▶ [Apply what you read]:
1) Translate into French this sentence from the Hardwell & Friends Vol. 1 article: "Released on 28 July 2017, it is the first volume of the Hardwell & Friends EP series."
2) Reproduce the passage of the Hardwell & Friends Vol. 1 article starting with "Hardwell & Friends Vol. 1 is" and going on through "Friends EP series.".
3) According to the Hardwell & Friends Vol. 1 article, on which label was the EP released?
:: Extracted text ::
EP by Hardwell
- Released: 28 July 2017
- Genre: Big room, hardstyle, jungle terror, progressive house, trap
- Label: Revealed
- Producer: Atmozfears; Hardwell; Kaaze; Kura; Maddix; W&W;

Hardwell chronology
| United We Are (2015) | Hardwell & Friends Vol. 1 (2017) | Hardwell & Friends Vol. 2 (2017) |

Singles from Hardwell & Friends Vol. 1
- "We Are Legends" Released: 24 July 2017; "We Are One" Released: 25 July 2017; "Police (You Ain't Ready)" Released: 26 July 2017; "All That We Are Living For" Released: 27 July 2017; "Smash This Beat" Released: 28 July 2017;

= Hardwell & Friends Vol. 1 =

Hardwell & Friends Vol. 1 is the debut extended play by Dutch DJ Robbert Van De Corput, better known as Hardwell. Released on 28 July 2017, it is the first volume of the Hardwell & Friends EP series.
:::
:: Information provided ::
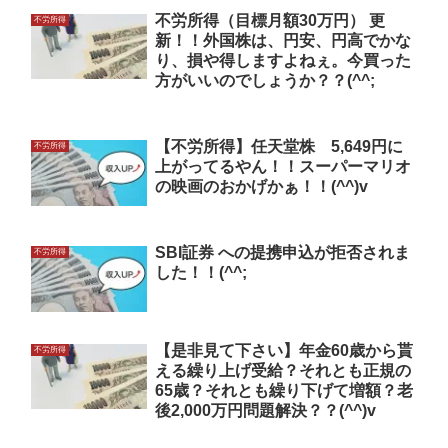
不労所得（目標月額30万円） 更
不労所得
新！！外国株は、円安、円高でかな
り、損や得しますよねぇ。今買った
方がいいのでしょうか？？(^^;
【不労所得】任天堂株 5,649円に
不労所得
上がってるやん！！スーパーマリオ
の映画のおかげかぁ！！(^^)v
SBI証券 への提携申込が拒否されま
不労所得
した！！(^^;
【是非見て下さい】年金60歳から貰
不労所得
える繰り上げ受給？それとも正規の
65歳？それとも繰り下げて増額？老
後2,000万円問題解決？？(^^)v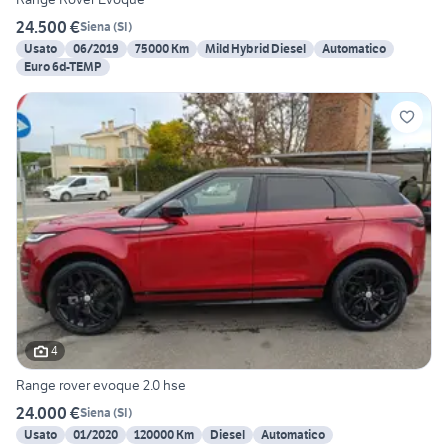
24.500 €
Siena
(
SI
)
Usato
06/2019
75000 Km
Mild Hybrid Diesel
Automatico
Euro 6d-TEMP
4
Range rover evoque 2.0 hse
24.000 €
Siena
(
SI
)
Usato
01/2020
120000 Km
Diesel
Automatico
:::
▶ [Written responses]:
1) Sorti le 28 juillet 2017, il s'agit du premier volume de la série d'EP Hardwell & Friends.

2)
Hardwell & Friends Vol. 1 is the debut extended play by Dutch DJ Robbert Van De Corput, better known as Hardwell. Released on 28 July 2017, it is the first volume of the Hardwell & Friends EP series.

3) Revealed.